Self regulate or be exposed
July, 2009
Business Admin prof studies practices that lead to failure
On April 2nd, 2009, Suncor, the world's second largest producer of oil sands crude, was fined $675,000 for not installing pollution control equipment at one of its plants near Fort McMurray, Alberta. In a gratifying turn for academics, the Provincial Court of Alberta applied something new called creative sentencing, which, in part, results in a $315,000 research project for new SFU assistant professor Stephanie Bertels in the Faculty of Business Administration. Bertels shares the funding with co-investigators Frances Bowen and Harrie Vredenburg at the University of Calgary where Bertels did her PhD. The project will examine the nature of Suncor's violation to develop new best practices for regulatory compliance as well as exploring the benefits of creative sentencing for improving the organizational learning process.
Before coming to SFU in the Fall of 2008, Bertels spent two years as a postdoc at University of Michigan in the Erb Institute for Sustainable Global Enterprise and several years working as an environmental consultant. The iron ring on her little finger indicates an engineering degree from Queens. She also has a Masters from Stanford and spent four years in the Burnaby office of Golder Associates as a professional engineer. Her PhD thesis looked at the challenge of ensuring the safety of municipal drinking water systems. With plenty of experience in the area of corporate compliance to government regulations, she says, "It's not usually a big event like an oil spill that gets you into trouble. It's forgetting to submit an update report. One little error triggers a whole process that then uncovers other problems."
Bertels says Suncor generally has a good reputation as a socially responsible corporate citizen, "They're a company trying to be good within an industry that faces a lot of scrutiny. It took courage on their part to propose a study like this." One of the outcomes of the project will be a two-day workshop in Calgary with regulators and senior management from across the oil and gas industry attending a forum that uses the details of the case to discuss best practices in the industry. "No corporation likes anyone to look under their skirt. In doing this, Suncor has agreed to give everyone a good look at their bloomers," says Bertels. The hope is that in doing so, they can help improve compliance across the industry.
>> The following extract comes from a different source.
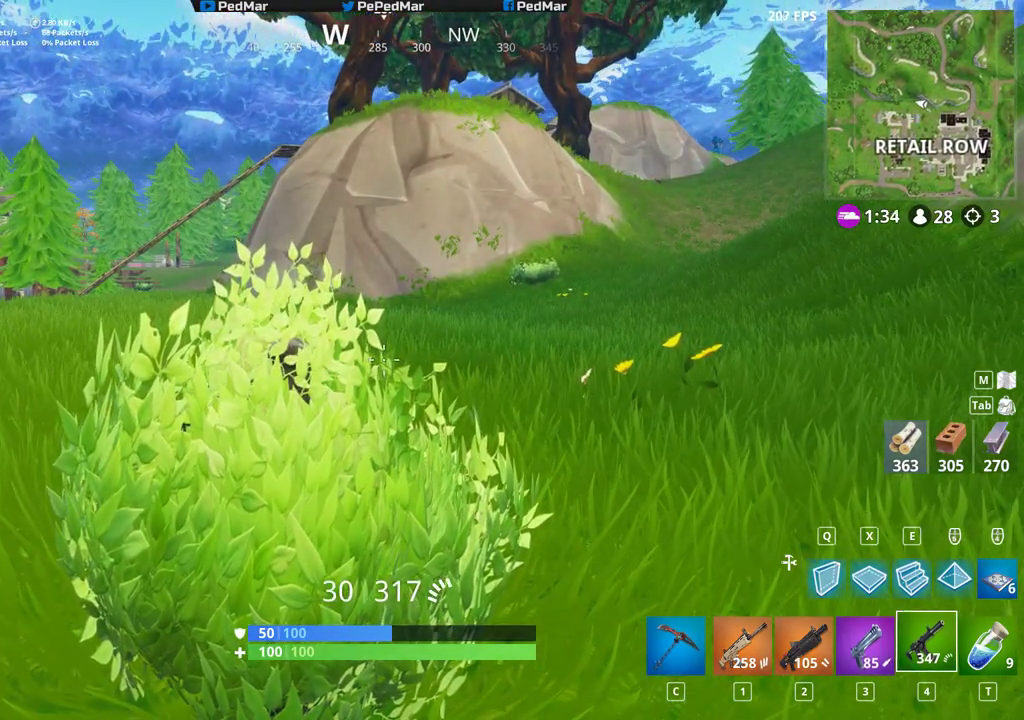
{"keys": [], "mouse": [], "events": []}
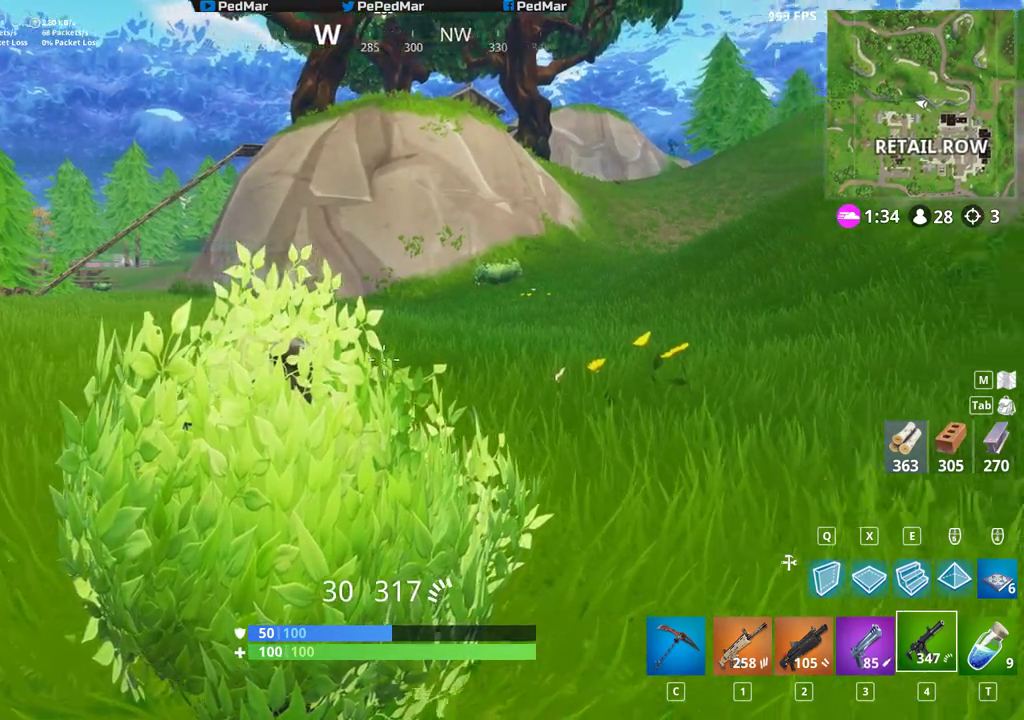
{"keys": [], "mouse": [], "events": []}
So how do companies that are trying to be good still end up doing bad things? Bertels points to James Reason's Swiss cheese model of system accidents. Complex systems can be thought of as multiple layers of swiss cheese. Each layer has holes. The idea is to have enough redundancy throughout the system so the holes never line up and let something bad make it all the way through. Bertels has seen countless ways systems can fail due to simple human activities which are nobody's fault. For instance, a person could go on holidays, or it could be someone new to a position, or someone changing jobs within the organization. In Suncor's case, a system that called for a vapour recovery unit to control air emissions was replaced at the design stage by a different system. The associated permit was not properly amended to reflect the new design and it took Suncor years to realize the mismatch between the permit and what was actually installed. When the time came for inspection, the vapour recovery unit was not there.
Bertels says, "A focus on business efficiency has led to managers searching for ways to reduce redundancies." But this usually means removing one or more slices of swiss cheese, increasing the risk that something will be missed. The Suncor project is a rare opportunity to get open access to the internal practices of a large corporation. Bertels and her team will have access to reams of documents from the court case, papers collected through the legal discovery process as well as the opportunity to interview employees and regulators about the case. "The impressive thing about this case is not the source of funding, but the access the company is giving us," says Bertels. "The business literature often calls for studies of failures, so this research matters because we have a chance to do just that. What's more, this is a subtle failure. It's not as simple as someone forgetting to turn off a valve. It involves the everyday mundane boring practices that it takes to keep people and systems safe."
Creative sentencing is a new idea in Canada that only exists in Alberta and Newfoundland & Labrador. "We don't have it in BC right now, but perhaps the BC Minister of Justice could look into it," says Bertels. In the meantime, she suggests that BC researchers partner with colleagues in Alberta or Newfoundland where increasingly more creative sentencing cases are directing corporate fines toward academics. In the Suncor case, Bertels became involved through the International Resource Industries and Sustainability Centre (IRIS) at the University of Calgary which is well known for its work on corporate sustainability.
Bertels adds that although she is trained both as an environmental engineer and an organization theorist, she enjoys teaching in a business school. "I can have way more impact than preaching to the choir in an environmental studies program," she says. She challenges business students to think about sustainability issues, something they might not ordinarily imagine to be part of their training. In fact the SFU Faculty of Business Administration is gaining a solid reputation for their expertise in sustainability. Besides Bertels, several other business faculty work in the area of sustainability and corporate responsibility including Jeremy Hall, Carolyn Egri, John Peloza, and Irene Gordon. "The SFU school of business has some truly fantastic researchers in the area of sustainability and that's what attracted me to come work at SFU," says Bertels.